- **REQUEST**: Repeat nothing but the lines below running from the one containing "rates that frequently" to the one containing "connections through its". Keep both end lines.

[Page-level text extractions]
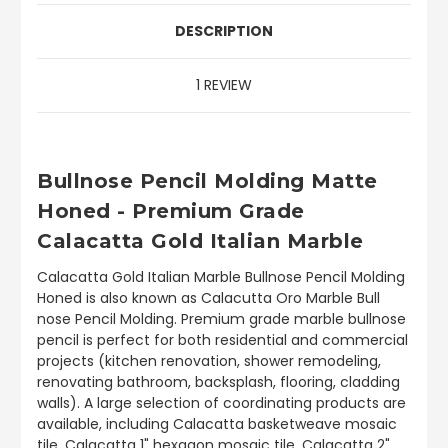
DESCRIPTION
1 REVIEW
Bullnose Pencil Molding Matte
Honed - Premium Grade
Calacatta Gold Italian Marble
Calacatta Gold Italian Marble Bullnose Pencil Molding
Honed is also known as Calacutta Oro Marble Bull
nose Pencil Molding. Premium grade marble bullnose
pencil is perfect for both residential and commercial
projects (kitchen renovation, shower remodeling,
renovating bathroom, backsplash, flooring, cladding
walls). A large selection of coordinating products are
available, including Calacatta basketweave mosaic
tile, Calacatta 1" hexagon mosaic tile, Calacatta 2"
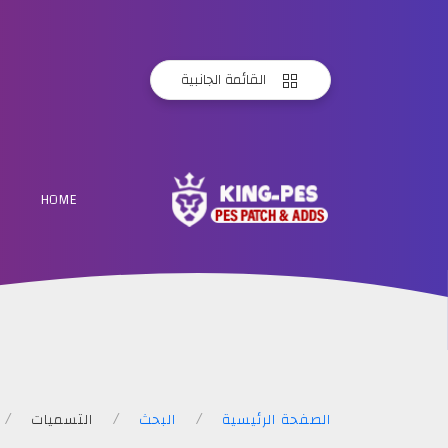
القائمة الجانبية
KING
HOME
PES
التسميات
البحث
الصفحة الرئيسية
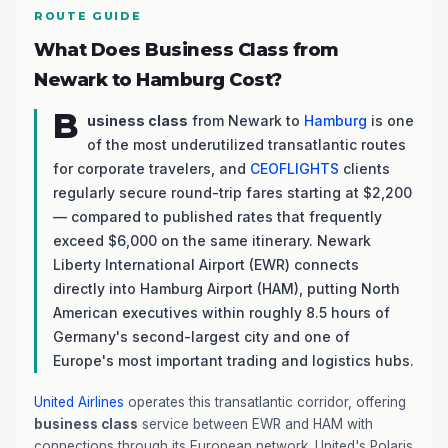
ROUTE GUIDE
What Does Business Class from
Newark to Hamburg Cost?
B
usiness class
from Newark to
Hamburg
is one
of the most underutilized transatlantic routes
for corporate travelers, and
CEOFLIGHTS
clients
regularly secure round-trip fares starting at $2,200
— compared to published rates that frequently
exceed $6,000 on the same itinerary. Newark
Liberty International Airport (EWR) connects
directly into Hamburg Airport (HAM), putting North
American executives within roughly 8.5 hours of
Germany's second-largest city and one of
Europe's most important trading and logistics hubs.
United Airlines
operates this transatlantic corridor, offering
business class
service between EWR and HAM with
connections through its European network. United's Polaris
--
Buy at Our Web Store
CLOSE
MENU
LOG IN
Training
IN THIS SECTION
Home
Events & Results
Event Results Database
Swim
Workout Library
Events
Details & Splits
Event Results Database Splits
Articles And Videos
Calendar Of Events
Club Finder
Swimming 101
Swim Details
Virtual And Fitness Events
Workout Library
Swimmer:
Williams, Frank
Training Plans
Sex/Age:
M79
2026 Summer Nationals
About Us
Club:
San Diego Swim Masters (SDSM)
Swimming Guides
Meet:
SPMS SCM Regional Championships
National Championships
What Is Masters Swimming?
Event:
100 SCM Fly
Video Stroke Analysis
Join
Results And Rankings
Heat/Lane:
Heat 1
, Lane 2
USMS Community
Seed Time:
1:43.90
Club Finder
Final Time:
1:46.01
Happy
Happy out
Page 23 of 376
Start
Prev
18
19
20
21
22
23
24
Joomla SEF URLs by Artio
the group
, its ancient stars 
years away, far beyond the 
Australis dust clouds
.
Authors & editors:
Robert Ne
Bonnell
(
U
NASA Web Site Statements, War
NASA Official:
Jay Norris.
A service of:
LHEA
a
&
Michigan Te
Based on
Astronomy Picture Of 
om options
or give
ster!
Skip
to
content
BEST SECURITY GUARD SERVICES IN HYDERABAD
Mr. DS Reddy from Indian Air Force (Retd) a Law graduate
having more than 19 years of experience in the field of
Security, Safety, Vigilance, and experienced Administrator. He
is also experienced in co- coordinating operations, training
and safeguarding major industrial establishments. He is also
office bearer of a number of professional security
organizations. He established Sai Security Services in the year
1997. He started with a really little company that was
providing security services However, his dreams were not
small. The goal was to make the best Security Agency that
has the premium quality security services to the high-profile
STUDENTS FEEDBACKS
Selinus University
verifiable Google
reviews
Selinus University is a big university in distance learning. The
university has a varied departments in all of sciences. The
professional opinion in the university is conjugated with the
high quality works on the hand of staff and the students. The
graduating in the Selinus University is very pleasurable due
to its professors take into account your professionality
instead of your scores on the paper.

- **TASK RESPONSE**:
— compared to published rates that frequently
exceed $6,000 on the same itinerary. Newark
Liberty International Airport (EWR) connects
directly into Hamburg Airport (HAM), putting North
American executives within roughly 8.5 hours of
Germany's second-largest city and one of
Europe's most important trading and logistics hubs.
United Airlines
operates this transatlantic corridor, offering
business class
service between EWR and HAM with
connections through its European network. United's Polaris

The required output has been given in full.